▶ **Task description**
Output the lines from the one holding "assign f3 = x2;" to the end of the entries that follow, exactly and only those, minus any pictures.

▶ **Excerpted data**
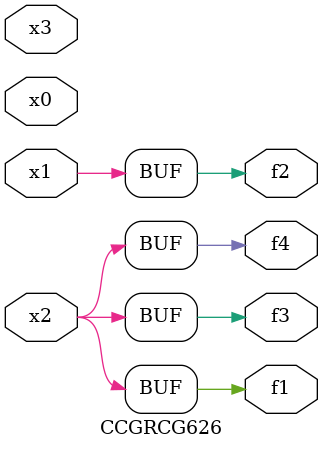
<source format=v>
module CCGRCG626(
	input x0, x1, x2, x3,
	output f1, f2, f3, f4
);
	assign f1 = x2;
	assign f2 = x1;
	assign f3 = x2;
	assign f4 = x2;
endmodule

</source>
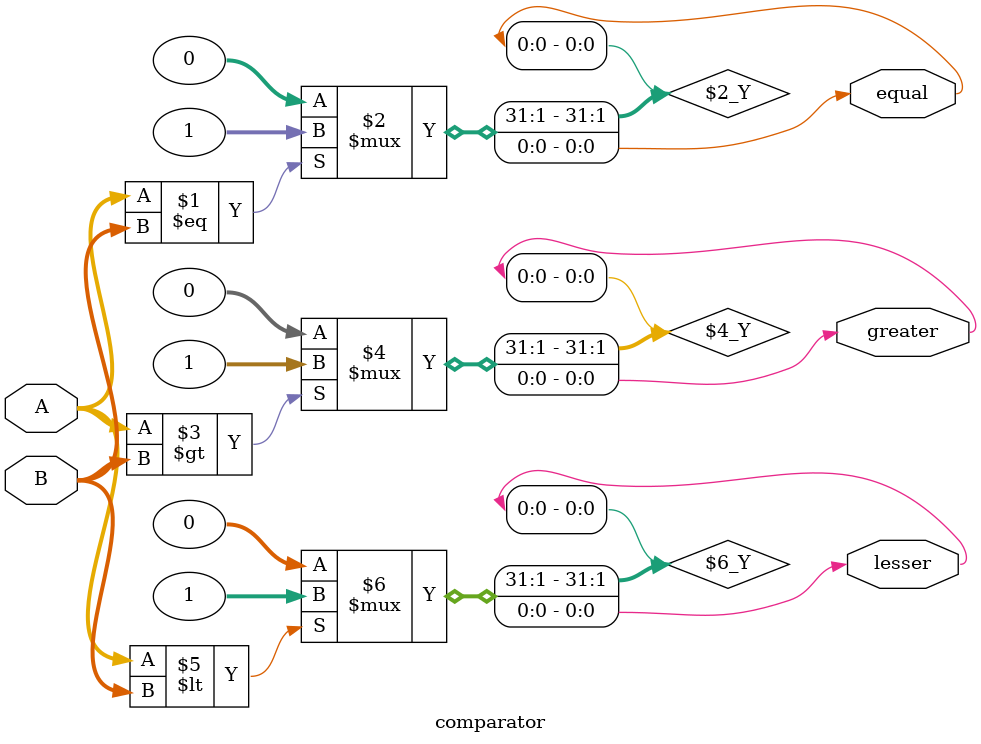
<source format=v>
module comparator
#(parameter WIDTH = 8)
(
    input [WIDTH-1:0] A, B,
    output equal, greater, lesser
);

assign equal = (A == B)? 1 : 0;
assign greater = (A > B)? 1 : 0;
assign lesser = (A < B)? 1 : 0;

endmodule
</source>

▶ **Result**
	assign f3 = x2;
	assign f4 = x2;
endmodule

</source>
<source format=v>
module comparator
#(parameter WIDTH = 8)
(
    input [WIDTH-1:0] A, B,
    output equal, greater, lesser
);

assign equal = (A == B)? 1 : 0;
assign greater = (A > B)? 1 : 0;
assign lesser = (A < B)? 1 : 0;

endmodule
</source>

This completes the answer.